I keep seeing code samples which place anti-forgery tokens on standard username/password login pages. Even the Asp.Net web project template does it.
Why? The only system state that is changed is the user's login status, and in order to even make that happen the attacker would need their username and password which would mean everything is already maximally compromised.
I just don't see the attack vector here. Am I missing something?
Expanding on IRCMaxell's answer. CSRF is by definition meant to use a user's session and/or permissions against them. A non-authenticated user isn't the target of CSRF.
Here's a useful OWASP article on the subject: https://www.owasp.org/index.php/Cross-Site_Request_Forgery_%28CSRF%29
Placing anti-forgery tokens in login forms is almost entirely for consistency's sake.
EDIT:
That last statement I made was incorrect. Another answer here correctly pointed out that "Account Fixation" attacks are possible. This means that it's possible to log someone in to a site under credentials that are not their own.

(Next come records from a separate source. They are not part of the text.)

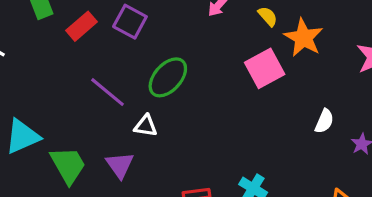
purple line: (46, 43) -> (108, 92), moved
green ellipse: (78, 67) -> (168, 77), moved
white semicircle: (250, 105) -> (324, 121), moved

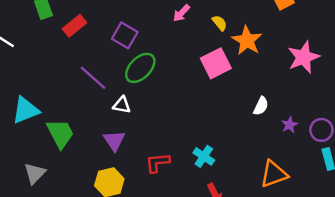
purple square: (130, 22) -> (125, 35), moved
purple triangle: (120, 165) -> (114, 141), moved

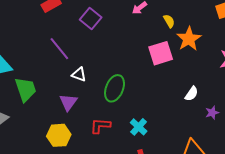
green ellipse: (140, 68) -> (115, 88), moved, turned -32

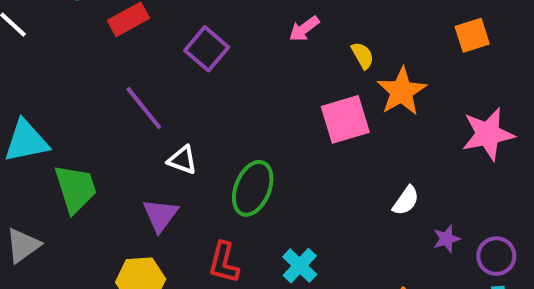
red L-shape: (100, 126) -> (224, 263), turned -80

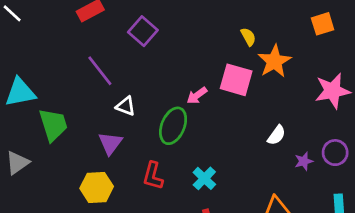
pink arrow: (304, 29) -> (197, 95), moved
pink square: (345, 119) -> (236, 80), turned 32
purple circle: (496, 256) -> (335, 153), moved

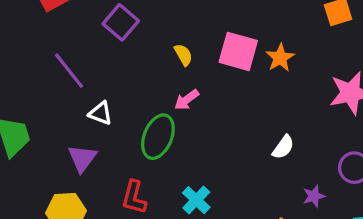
yellow semicircle: (248, 37) -> (183, 55), moved
orange star: (274, 61) -> (280, 58), size x0.7
pink square: (236, 80) -> (238, 51), moved
purple star: (304, 161) -> (314, 196), moved

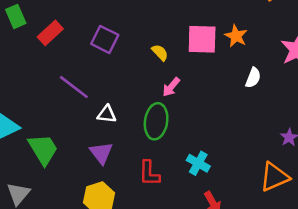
white semicircle: (283, 147) -> (253, 78), moved

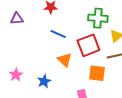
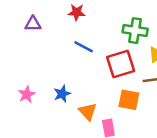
orange triangle: (65, 60) -> (88, 112), moved
blue star: (44, 81) -> (62, 94), moved

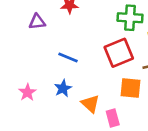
purple triangle: (33, 24) -> (37, 22), moved
blue line: (84, 47) -> (68, 57), moved

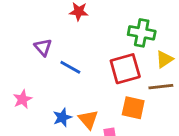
purple triangle: (37, 22) -> (43, 47), moved, turned 48
blue star: (63, 88) -> (62, 117), moved

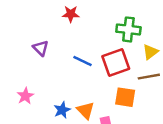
blue line: (70, 67) -> (82, 61), moved

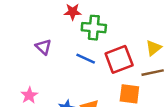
green cross: (128, 29) -> (94, 28), moved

This can lead to the potential disclosure of personal or financial information.
That being said, the general practice of including CSRF validation for all your webforms is a useful and often necessary practice.
The only system state that is changed is the user's login status, and in order to even make that happen the attacker would need their username and password which would mean everything is already maximally compromised.

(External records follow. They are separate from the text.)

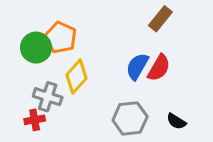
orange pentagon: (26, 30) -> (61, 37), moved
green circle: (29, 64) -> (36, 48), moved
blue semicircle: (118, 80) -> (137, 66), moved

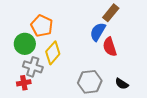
green circle: (36, 48) -> (25, 44), moved
blue semicircle: (137, 66) -> (98, 32), moved
red semicircle: (159, 68) -> (110, 47), turned 132

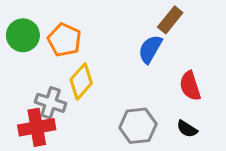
green circle: (25, 44) -> (23, 35), moved
red semicircle: (110, 47) -> (190, 86), moved
red cross: (24, 83) -> (37, 127), size x1.6

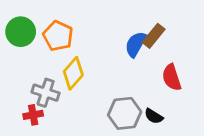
brown rectangle: (170, 20) -> (154, 36), moved
red cross: (37, 127) -> (33, 115), size x0.6
black semicircle: (187, 129) -> (154, 116), moved

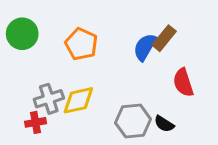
orange pentagon: (58, 36) -> (81, 44), moved
yellow diamond: (73, 73) -> (78, 100), moved, turned 36
gray cross: (46, 93) -> (49, 99), turned -36

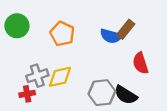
blue semicircle: (145, 47) -> (111, 36), turned -105
black semicircle: (164, 124) -> (126, 95), size x1.5

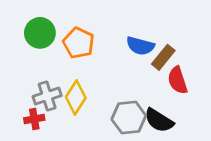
green circle: (17, 26) -> (40, 33), moved
brown rectangle: (126, 29) -> (163, 57), moved
yellow diamond: (60, 77) -> (76, 97), turned -45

The problem is that the attacker can use a username and password for some other account that the attacker has access to, rather than making attempt on the user's own.
Without the CSRF token, the attacker can force the user to be logged into an account that isn't their own: an account fixation attack. Depending on how the attack is started and how prominently the app displays the current account, maybe the victim won't notice, and will assume they're still logged into their own account. This might cause them to do something inappropriate, for example entering sensitive information into areas that the attacker can later log into the account to view.
What exactly an account fixation attack might lead to is highly application-specific, and for many apps there may be no practical attack possible. But for a general-purpose login form you can't tell that for sure, so yes, you should be using CSRF tokens.